*What is required*: Search each line below for "country", then return the lines where it appears.

(Supplied information begins)

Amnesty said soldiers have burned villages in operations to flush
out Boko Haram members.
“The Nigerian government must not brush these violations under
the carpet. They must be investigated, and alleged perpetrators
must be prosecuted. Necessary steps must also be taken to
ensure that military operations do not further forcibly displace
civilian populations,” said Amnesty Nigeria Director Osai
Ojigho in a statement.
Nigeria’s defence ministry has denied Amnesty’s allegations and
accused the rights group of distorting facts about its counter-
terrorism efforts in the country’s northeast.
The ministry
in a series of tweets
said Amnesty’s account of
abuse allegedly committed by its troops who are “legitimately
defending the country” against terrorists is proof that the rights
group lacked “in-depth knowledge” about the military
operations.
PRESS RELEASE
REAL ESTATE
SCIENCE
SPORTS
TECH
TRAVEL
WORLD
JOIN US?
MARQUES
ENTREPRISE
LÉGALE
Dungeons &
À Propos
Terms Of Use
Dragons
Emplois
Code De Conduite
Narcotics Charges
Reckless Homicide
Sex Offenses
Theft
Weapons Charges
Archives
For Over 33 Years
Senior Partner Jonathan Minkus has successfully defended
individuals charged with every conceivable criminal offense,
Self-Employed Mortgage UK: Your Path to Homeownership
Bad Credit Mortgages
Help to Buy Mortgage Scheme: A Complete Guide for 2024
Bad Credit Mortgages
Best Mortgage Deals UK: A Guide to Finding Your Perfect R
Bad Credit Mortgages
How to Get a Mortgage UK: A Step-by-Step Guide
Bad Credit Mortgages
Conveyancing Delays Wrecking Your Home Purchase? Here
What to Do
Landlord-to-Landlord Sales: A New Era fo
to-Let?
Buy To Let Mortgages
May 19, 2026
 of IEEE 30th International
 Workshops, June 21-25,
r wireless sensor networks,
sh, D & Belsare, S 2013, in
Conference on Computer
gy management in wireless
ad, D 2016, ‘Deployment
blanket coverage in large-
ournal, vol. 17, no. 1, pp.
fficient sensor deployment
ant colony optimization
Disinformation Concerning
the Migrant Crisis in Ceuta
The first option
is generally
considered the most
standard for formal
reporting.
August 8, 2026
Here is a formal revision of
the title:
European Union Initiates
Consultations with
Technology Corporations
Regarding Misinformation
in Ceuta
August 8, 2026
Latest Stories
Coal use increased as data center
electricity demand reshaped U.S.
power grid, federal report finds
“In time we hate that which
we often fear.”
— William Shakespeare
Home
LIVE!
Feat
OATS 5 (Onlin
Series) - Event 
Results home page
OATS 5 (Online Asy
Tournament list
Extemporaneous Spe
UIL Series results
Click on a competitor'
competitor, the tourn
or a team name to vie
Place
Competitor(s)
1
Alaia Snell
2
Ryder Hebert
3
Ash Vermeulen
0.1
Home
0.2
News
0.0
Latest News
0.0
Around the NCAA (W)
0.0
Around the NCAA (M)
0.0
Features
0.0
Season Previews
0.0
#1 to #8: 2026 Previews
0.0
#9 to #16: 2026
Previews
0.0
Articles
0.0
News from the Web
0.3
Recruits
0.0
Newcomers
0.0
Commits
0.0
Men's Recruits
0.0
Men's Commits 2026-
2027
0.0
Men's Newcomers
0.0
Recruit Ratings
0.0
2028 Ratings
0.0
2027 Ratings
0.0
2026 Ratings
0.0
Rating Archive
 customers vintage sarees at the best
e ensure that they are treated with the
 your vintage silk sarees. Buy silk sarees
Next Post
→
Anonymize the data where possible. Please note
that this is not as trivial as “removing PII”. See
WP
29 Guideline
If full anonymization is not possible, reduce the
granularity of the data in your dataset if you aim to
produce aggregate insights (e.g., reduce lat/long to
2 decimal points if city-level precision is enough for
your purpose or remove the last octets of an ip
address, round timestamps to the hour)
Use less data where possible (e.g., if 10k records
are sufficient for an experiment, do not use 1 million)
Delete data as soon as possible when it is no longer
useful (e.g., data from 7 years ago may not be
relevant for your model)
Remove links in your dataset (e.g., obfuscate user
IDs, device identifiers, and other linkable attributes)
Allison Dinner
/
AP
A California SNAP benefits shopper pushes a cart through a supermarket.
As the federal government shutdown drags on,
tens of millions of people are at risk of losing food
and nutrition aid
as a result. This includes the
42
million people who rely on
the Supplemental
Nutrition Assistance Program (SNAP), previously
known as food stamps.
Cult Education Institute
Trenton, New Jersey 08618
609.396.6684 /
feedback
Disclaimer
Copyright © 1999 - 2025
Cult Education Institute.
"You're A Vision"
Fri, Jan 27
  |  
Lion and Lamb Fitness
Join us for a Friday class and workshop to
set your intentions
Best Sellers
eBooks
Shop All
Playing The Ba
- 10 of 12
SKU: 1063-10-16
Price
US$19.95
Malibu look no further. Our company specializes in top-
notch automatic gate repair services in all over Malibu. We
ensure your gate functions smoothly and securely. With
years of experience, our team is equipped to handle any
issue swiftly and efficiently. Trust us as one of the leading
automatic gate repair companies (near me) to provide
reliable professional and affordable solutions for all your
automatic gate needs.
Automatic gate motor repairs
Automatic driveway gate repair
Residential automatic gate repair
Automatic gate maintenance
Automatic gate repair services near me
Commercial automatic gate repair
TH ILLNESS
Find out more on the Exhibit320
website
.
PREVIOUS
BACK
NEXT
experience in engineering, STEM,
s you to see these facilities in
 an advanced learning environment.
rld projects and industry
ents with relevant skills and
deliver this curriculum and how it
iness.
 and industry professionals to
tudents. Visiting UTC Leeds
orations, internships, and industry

(Supplied information ends)

*Output of the exercise*:
terrorism efforts in the country’s northeast.
defending the country” against terrorists is proof that the rights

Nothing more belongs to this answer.